Mereka berdua tengah berjalan sekarang. Tidak tahu akan kemana. Mereka hanya terus berjalan.

"Panggil saja aku Jen." balas vampir itu.

"Baiklah, Jen, ingin kau bawa kemana aku sekarang?" Jisoo terus mengikuti Jen.

"Aku...tidak tahu." jawab Jen.

Jisoo seketika menghentikan langkahnya. Apa-apaan ini? Dia dipermainkan?

"Kau ini bagaimana sih? Kau memaksaku untuk ikut denganmu tapi kau tidak tahu mau membawaku kemana." kesalnya sembari menyilangkan kedua tangannya di depan dada.

"Aku hanya ingin kau ikut bersembunyi denganku, agar para Victon itu tidak mengetahui keberadaan kita." Jen ikut berhenti dan coba membujuk Jisoo.

"Memangnya ada apa?" tanyanya penasaran.

"Haruskah ku ceritakan padanya tentang ini semua?" Jen berkata dalam hati.

"Baik, akan kuceritakan. Duduklah disini." Jen menyuruh Jisoo untuk duduk disampingnya selagi ia bercerita.

Jisoo menurut lalu duduk di sebuah batang pohon yang sudah tumbang. Jen memulai ceritanya.

"Jadi, Ayahku sedang sakit." bukanya.

"Bawa saja dia ke rumah sakit." santai Jisoo.

"Huh? Apa itu rumah sakit?" Jen yang lagi-lagi tidak tahu apapun yang dikatakan Jisoo.

"Ah itu, emm, apa ya?" Jisoo memikirkan kata-kata yang sekiranya Jen akan mengerti.

"Dia pernah bilang bahwa disini hanya ada kastil dan tidak ada rumah, pantas saja jika dia tidak tahu apa itu rumah sakit.
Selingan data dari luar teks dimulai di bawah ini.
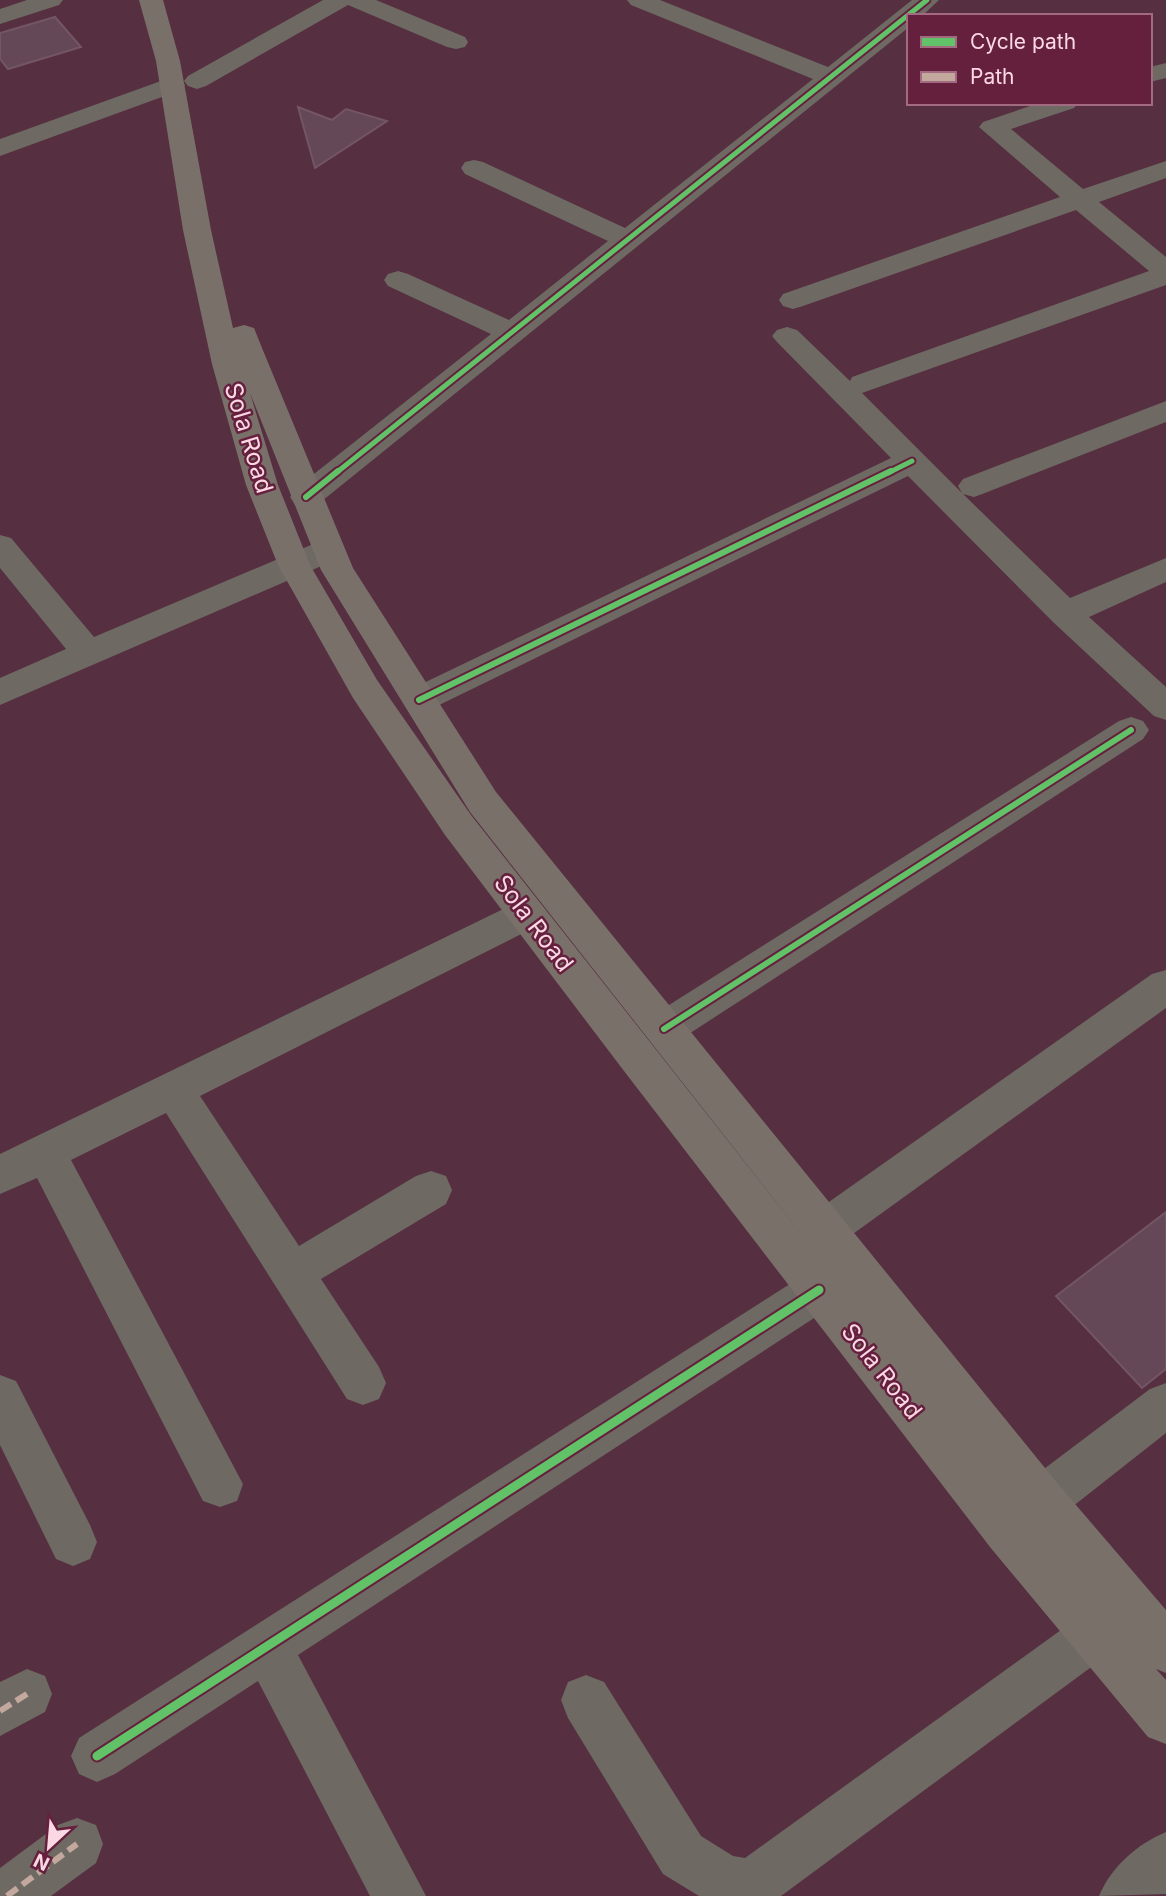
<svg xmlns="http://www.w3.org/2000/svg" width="1166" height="1896" viewBox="0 0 1166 1896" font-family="Inter,sans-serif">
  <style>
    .building { fill: #654858; stroke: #735566; stroke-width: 2 }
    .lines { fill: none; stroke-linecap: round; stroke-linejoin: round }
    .minor { fill: #6e6a63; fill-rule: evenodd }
    .major { fill: #7a706a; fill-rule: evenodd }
    .quiet { stroke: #c3a89e; stroke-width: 6; stroke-dasharray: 13 6; stroke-linecap: butt }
    .cycleway-far2-casing { stroke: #65203e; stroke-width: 9 }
    .cycleway-far1-casing { stroke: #65203e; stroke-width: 10 }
    .cycleway-casing { stroke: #65203e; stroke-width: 13 }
    .cycleway-far2 { stroke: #61c268; stroke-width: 5 }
    .cycleway-far1 { stroke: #61c268; stroke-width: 6 }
    .cycleway { stroke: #61c268; stroke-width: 9 }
    .labels { text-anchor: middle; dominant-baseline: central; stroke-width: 5; stroke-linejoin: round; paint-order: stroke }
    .street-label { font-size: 24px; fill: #fbd8e3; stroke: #65203e }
  </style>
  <rect width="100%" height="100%" fill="#562f40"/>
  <g class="building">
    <polygon points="55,17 81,47 8,69 0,59 0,33"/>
    <polygon points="298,107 332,120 346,109 387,121 315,168"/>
    <polygon points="1166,1212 1166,1369 1142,1388 1056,1296"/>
  </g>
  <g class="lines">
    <g class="minor">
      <polygon points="27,0 63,0 59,5 0,24 0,9"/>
      <polygon points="323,0 376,0 465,37 468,42 465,47 456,49 447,47 348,5 206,86 197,89 188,86 184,81 188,76"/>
      <polygon points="627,0 660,0 828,67 912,0 939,0 922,16 909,16 909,27 317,505 306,508 295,505 290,497 295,489 491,334 388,286 384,280 388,274 398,271 408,274 509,320 608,241 465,174 461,168 465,162 474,160 483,162 625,228 813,79 631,5"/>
      <polygon points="1166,63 1166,78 1150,82 1150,67"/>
      <polygon points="172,77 181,80 185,85 181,90 0,156 0,139"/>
      <polygon points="1039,103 1078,103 1074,108 1011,129 1083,189 1166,161 1166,178 1099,202 1166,257 1166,285 862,393 962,493 958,486 963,479 1166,401 1166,422 985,493 974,497 963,494 1070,598 1166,558 1166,582 1089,617 1166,687 1166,720 1154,716 1053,622 908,476 431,709 419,713 407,709 402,700 407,691 891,458 777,342 772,336 777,330 787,327 797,330 850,381 852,377 1149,271 1076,210 803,306 793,309 783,306 779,300 783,294 1060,197 979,127 983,122"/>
      <polygon points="0,535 11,538 94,637 318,542 329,539 340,542 345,550 340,558 0,705 0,678 66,649 0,568"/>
      <polygon points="1131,717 1143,721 1149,730 1143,739 678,1041 664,1046 650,1041 644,1029 650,1017 1119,721"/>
      <polygon points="526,898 539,903 545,914 539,925 200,1096 299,1246 416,1176 431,1171 446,1176 452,1190 446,1204 321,1279 379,1367 386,1383 379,1399 363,1405 347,1399 166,1113 71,1160 243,1484 237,1501 220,1507 203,1501 37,1178 0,1194 0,1154"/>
      <polygon points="1166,970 1166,1008 839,1244 824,1250 809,1244 803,1230 809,1216 1152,974"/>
      <polygon points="819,1269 834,1275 841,1290 834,1305 298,1655 426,1896 370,1896 258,1681 115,1774 97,1782 79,1774 71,1756 79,1738 804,1275"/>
      <polygon points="0,1375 16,1381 90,1525 97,1542 90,1559 73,1566 56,1559 0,1445"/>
      <polygon points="1166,1383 1166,1433 1058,1518 1041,1525 1024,1518 1017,1501 1024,1484 1150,1389"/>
      <polygon points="1096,1609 1113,1617 1121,1634 1113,1651 781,1896 699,1896 663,1874 568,1718 561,1700 568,1682 586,1675 604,1682 701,1836 733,1856 745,1858 1079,1617"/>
      <polygon points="27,1669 45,1676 52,1694 45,1712 0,1736 0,1682"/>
      <polygon points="77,1818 96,1825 103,1844 96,1863 51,1896 0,1896 0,1868 58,1825"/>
      <path d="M 1166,1832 L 1166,1894 L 1099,1896 C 1111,1867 1137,1844 1166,1832 Z"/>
    </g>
    <path class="major" d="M 139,0 L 163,0 L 180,61 L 211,230 L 233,328 L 244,325 L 254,328 L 262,348 L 353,568 L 496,792 L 1058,1484 L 1166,1610 L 1166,1673 L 1156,1669 L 1166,1680 L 1166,1744 L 1148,1737 L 990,1547 L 624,1071 L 445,835 L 353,698 L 278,565 L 246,485 L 212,364 L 183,230 L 156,61 ZM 250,393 L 321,570 L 470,812 L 814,1250 L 471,815 L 377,680 L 310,565 L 278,485 Z"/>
    <g class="quiet">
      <polyline points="0,1711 27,1694"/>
      <polyline points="7,1896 77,1844"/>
    </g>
    <g class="cycleway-far2-casing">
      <g id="cycleway-far2">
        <polyline points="336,473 927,0"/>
        <polyline points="888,473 912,461"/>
      </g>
    </g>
    <g class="cycleway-far1-casing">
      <g id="cycleway-far1">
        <polyline points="306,497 338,471"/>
        <polyline points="419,700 891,471"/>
        <polyline points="664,1029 1131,730"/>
      </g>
    </g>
    <g class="cycleway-casing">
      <polyline id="cycleway" points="97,1756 819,1290"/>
    </g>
    <use href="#cycleway-far2" class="cycleway-far2"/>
    <use href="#cycleway-far1" class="cycleway-far1"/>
    <use href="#cycleway" class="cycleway"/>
  </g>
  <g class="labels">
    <g class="street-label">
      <text transform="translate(249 438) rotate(73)">Sola Road</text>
      <text transform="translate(534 923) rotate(53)">Sola Road</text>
      <text transform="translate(882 1371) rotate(52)">Sola Road</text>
    </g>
  </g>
  <rect x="907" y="14" width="245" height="91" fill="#65203e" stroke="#a16a80" stroke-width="2"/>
  <rect x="921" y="37" width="35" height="10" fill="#61c268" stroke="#a16a80" stroke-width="2"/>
  <text x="970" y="49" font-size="21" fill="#fbd8e3">Cycle path</text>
  <rect x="921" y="72" width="35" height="10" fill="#c3a89e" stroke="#a16a80" stroke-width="2"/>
  <text x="970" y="84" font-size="21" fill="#fbd8e3">Path</text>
  <g transform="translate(49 1847) rotate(206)" stroke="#65203e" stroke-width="5" paint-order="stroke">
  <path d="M0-5L12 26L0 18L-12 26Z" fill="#fbd8e3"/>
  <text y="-10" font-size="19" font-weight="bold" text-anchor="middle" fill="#fbd8e3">N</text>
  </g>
</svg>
Apa itu berarti dia akan mengerti jika aku menyebutkannya kasil sakit?" batin Jisoo dalam hati.

"Eum, maksudku kastil sakit." katanya coba-coba.

"Kastil sakit? Apalagi itu? Ah, aku tidak tahu apapun yang kau katakan." Jen dibuat frustasi oleh gadis cantik yang tengah bersamanya itu.
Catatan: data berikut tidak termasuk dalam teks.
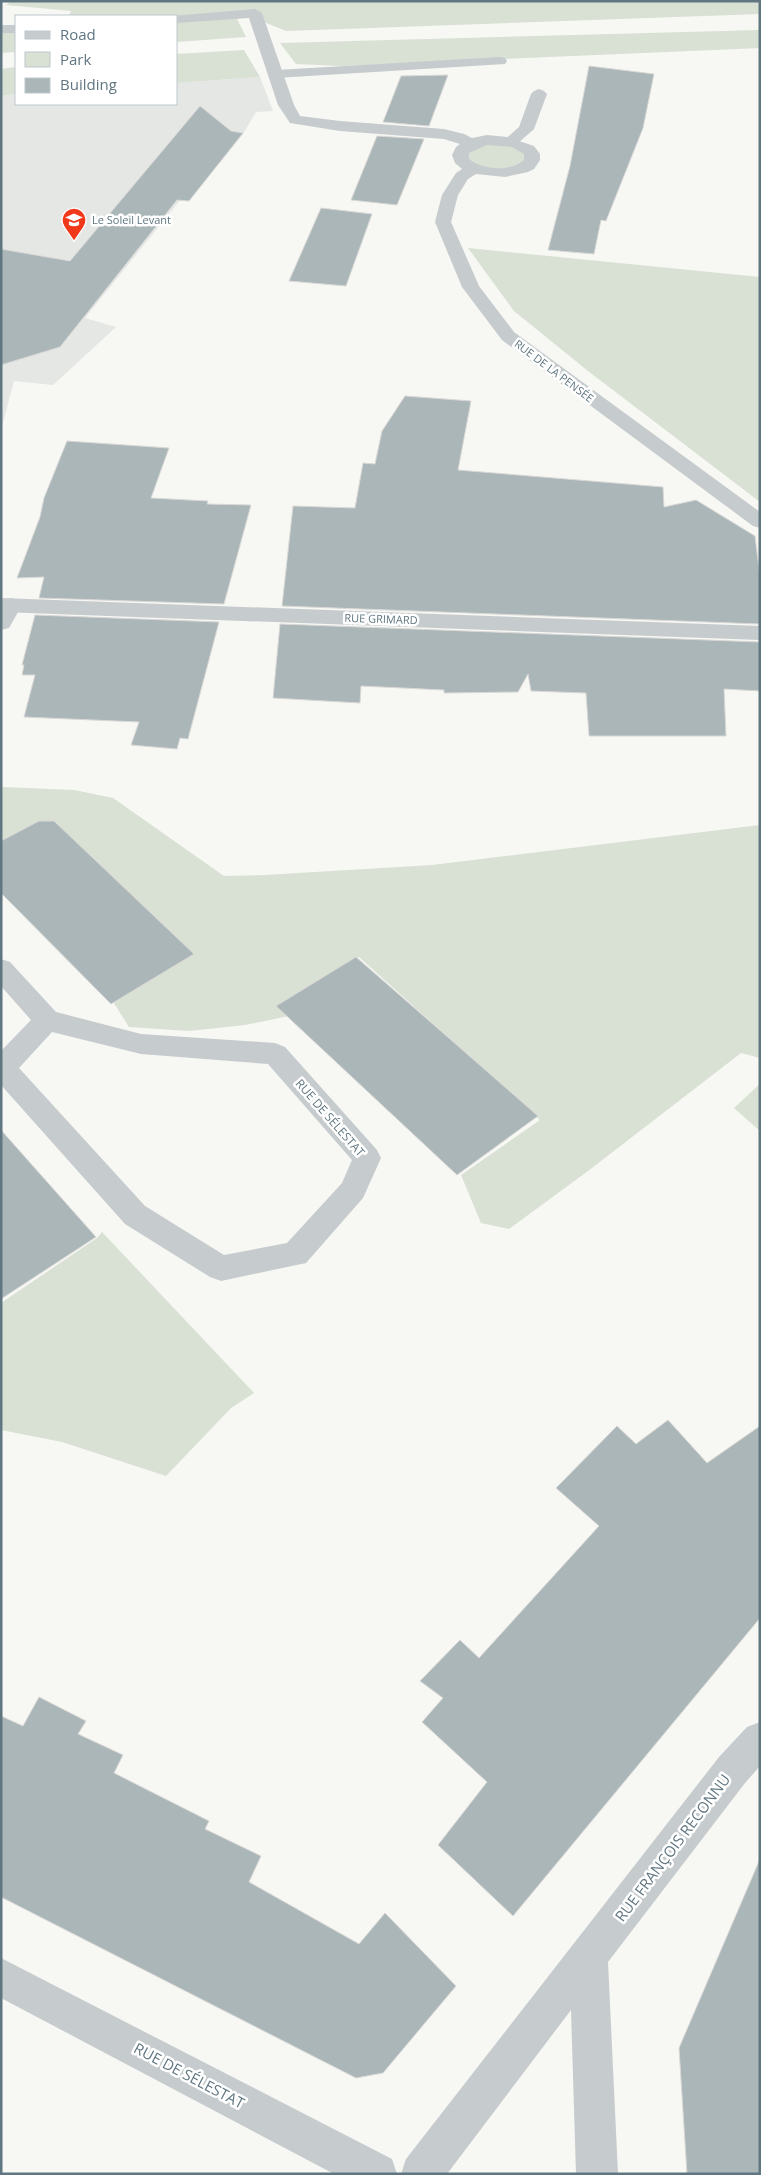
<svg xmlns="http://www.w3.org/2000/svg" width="761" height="2175" font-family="'Open Sans',sans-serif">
<rect width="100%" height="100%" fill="#f7f7f4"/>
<!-- built -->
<path fill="#e5e7e5" d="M260,77L273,111L256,112L243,134L219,164L210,163L85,318L116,327L53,385L14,381L1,430V96L16,94V104H176V83Z"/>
<!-- green -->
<g fill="#d9e0d4">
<path d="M11,1H760V14L286,31L244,14L237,19L246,37L176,42V16H69L71,11L6,5Z"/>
<path d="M760,30V48L342,66L296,64L280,43Z"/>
<path d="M16,31V52L1,53V32Z"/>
<path d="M244,50L260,77L176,83V54Z"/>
<path d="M16,67V94L1,96V69Z"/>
<path d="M476,142L528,149L522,168L474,169L461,152Z"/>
<path d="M468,248L760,277V502L588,371L514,311Z"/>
<path d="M1,787L74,790L113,798L224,876L265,875L432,865L760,825V1058L741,1053L588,1171L509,1229L481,1223L461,1175L540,1120L359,957L282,1003L294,1015L245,1025L189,1031L129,1027L112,1000L189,954L48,821L1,845Z"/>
<path d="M760,1084V1131L734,1108Z"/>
<path d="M102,1232L254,1393L231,1408L166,1476L62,1442L1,1430V1303L97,1238Z"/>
</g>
<!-- building -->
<g fill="#abb6b9" stroke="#d9d8d6">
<path d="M589,66L654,74L643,128L606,221L601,220L594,254L548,250L570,166Z"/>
<path d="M448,75L429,126L383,122L401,76Z"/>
<path d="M200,106L231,131L243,133L189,201L177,200L60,347L1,365V249L70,261Z"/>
<path d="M377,136L424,139L397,205L351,200Z"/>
<path d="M321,208L372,214L346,286L289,281Z"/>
<path d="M405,396L471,401L458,470L663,487L664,507L696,500L755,536L760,577V624L282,606L293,506L355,508L363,463L375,464L382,431Z"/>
<path d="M67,441L169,448L151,498L208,501L207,504L251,505L224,604L39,598L44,577L17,578L40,517L44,498Z"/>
<path d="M35,615L219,622L188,739L180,738L177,749L131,745L139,722L24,717L35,675H22L24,665H22Z"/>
<path d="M280,624L760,642V691L724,689L726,736H589L586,693L531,691L528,674L518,692L444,693V690L361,686L360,703L273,698Z"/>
<path d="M39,821H54L194,954L111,1004L1,893V841Z"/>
<path d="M356,957L442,1032L538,1116L457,1175L276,1006Z"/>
<path d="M1,1130L96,1237L1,1299Z"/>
<path d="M668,1420L707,1463L760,1426V1618L513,1916L438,1845L487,1782L422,1722L443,1698L420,1681L460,1640L479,1658L599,1526L556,1488L617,1426L636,1444Z"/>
<path d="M39,1697L86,1721L78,1734L123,1755L114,1773L209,1821L205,1829L261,1856L249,1882L359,1944L385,1913L456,1986L383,2073L356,2078L1,1897V1716L23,1726Z"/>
<path d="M760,1859V2174H687L679,2048Z"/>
</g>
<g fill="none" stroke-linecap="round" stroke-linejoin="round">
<!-- service -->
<g fill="#c6cbcd" fill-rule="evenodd">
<path d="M500,57L505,58L507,61L505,64L276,78L271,77L269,74L271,71L276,70Z"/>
<path d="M539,89L544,91L547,94L534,129L517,144H505L503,141L519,127L531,94L534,91Z"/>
<path d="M1,959L10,962L56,1012L141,1034L275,1043L285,1047L377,1150L381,1158L363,1198L306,1263L221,1281L210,1277L125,1224L1,1085V1051L31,1020L1,986ZM52,1032L141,1054L268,1064L352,1160L342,1183L287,1243L224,1255L145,1206L19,1068Z"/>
</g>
<!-- minor -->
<g fill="#c6cbcd" fill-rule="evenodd">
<path d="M255,9L262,13L294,105L300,116L340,121L444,129L464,134L472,138L487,135L507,137L534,146L540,154V160L534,169L528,172L505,177L476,174L468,179L458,195L451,222L479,286L514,332L760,512V528L753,526L502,340L462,287L435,222L442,195L456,173L462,169L455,163L452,155L456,147L460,144L444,139L340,131L290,123L278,105L249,18L176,23V16H171ZM487,145L512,147L524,154V160C511,172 482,170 469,159V153Z"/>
<rect x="1" y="25" width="15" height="8"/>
<path d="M11,598L19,600L22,605L9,628L1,630V604L3,600Z"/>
<path d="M760,1722V1766L745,1783L608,1962L618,2174H576L571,2010L447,2174H401L406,2159L719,1757L747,1727Z"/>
<path d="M1,1958L392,2159L397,2174H334L1,1998Z"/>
</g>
<!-- tertiary -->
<path fill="#c6cbcd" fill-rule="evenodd" d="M1,598L760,626V640L1,612Z"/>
</g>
<!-- icons -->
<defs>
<symbol id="school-pin" viewBox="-11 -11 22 30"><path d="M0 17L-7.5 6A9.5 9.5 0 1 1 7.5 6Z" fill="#f1391a" stroke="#fff"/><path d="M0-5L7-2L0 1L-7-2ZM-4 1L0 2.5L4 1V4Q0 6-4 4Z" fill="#fff"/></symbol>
</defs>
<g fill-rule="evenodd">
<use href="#school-pin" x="60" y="206" width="28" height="38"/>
</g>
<g text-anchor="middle" stroke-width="5" stroke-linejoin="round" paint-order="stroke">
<!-- far-poi labels -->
<g font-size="11" fill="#607681" stroke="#fff" text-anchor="start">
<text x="92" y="224">Le Soleil Levant</text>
</g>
<!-- far-street labels -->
<g font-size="11" fill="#607681" stroke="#fff">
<text transform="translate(554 371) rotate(37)" y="4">RUE DE LA PENSÉE</text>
<text transform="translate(381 619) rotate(2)" y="4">RUE GRIMARD</text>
</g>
<!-- street labels -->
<g font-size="12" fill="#607681" stroke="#fff">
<text transform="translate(330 1118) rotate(49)" y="4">RUE DE SÉLESTAT</text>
</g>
<!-- near-street labels -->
<g font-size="15" fill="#607681" stroke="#fff">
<text transform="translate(673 1848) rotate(-53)" y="5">RUE FRANÇOIS RECONNU</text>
<text transform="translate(189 2076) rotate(28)" y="5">RUE DE SÉLESTAT</text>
</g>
</g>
<!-- border -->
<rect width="761" height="2175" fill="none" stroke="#607681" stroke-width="5"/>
<!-- legend -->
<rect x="15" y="15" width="162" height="90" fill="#ffffff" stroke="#bfc8cd"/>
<rect x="25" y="31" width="25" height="8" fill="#c6cbcd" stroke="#bfc8cd"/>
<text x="60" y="40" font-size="15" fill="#607681">Road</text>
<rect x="25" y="52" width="25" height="15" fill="#d9e0d4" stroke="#bfc8cd"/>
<text x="60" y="65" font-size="15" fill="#607681">Park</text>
<rect x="25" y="78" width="25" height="15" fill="#abb6b9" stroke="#bfc8cd"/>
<text x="60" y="90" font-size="15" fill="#607681">Building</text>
</svg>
"Ah, kau tidak mengerti juga rupanya? Kalau begitu lanjutkan saja ceritamu." ujar Jisoo yang putus asa.

"Baiklah. Saat ini dia sekarat dan nyawanya sudah di ujung tanduk." Jen kembali bercerita.

"Lalu kenapa kau malah pergi dan tidak menemaninya selagi dia masih hidup?" tanya Jisoo masuk akal.

"Kau tidak tahu apapun." Jen menundukkan kepalanya.

"Dulu Ayahku tidak mau membantu untuk menyelamatkan Ibukku saat Ibukku mengalami hal yang sama seperti ini." tatapan Jen mulai kosong dan matanya sayu.

"Dia juga mencegahku saat aku akan mencarikan darah untuk menyelamatkan Ibukku." lanjutnya.

"Darah?" tanyanya menautkan alisnya.

"Iya, setiap vampir akan mengalami hal itu dan membutuhkan darah segar dari manusia. Dan saat itu Ibukku tidak mendapatkan darah yang dimaksud, kemudian dia musnah." jelasnya.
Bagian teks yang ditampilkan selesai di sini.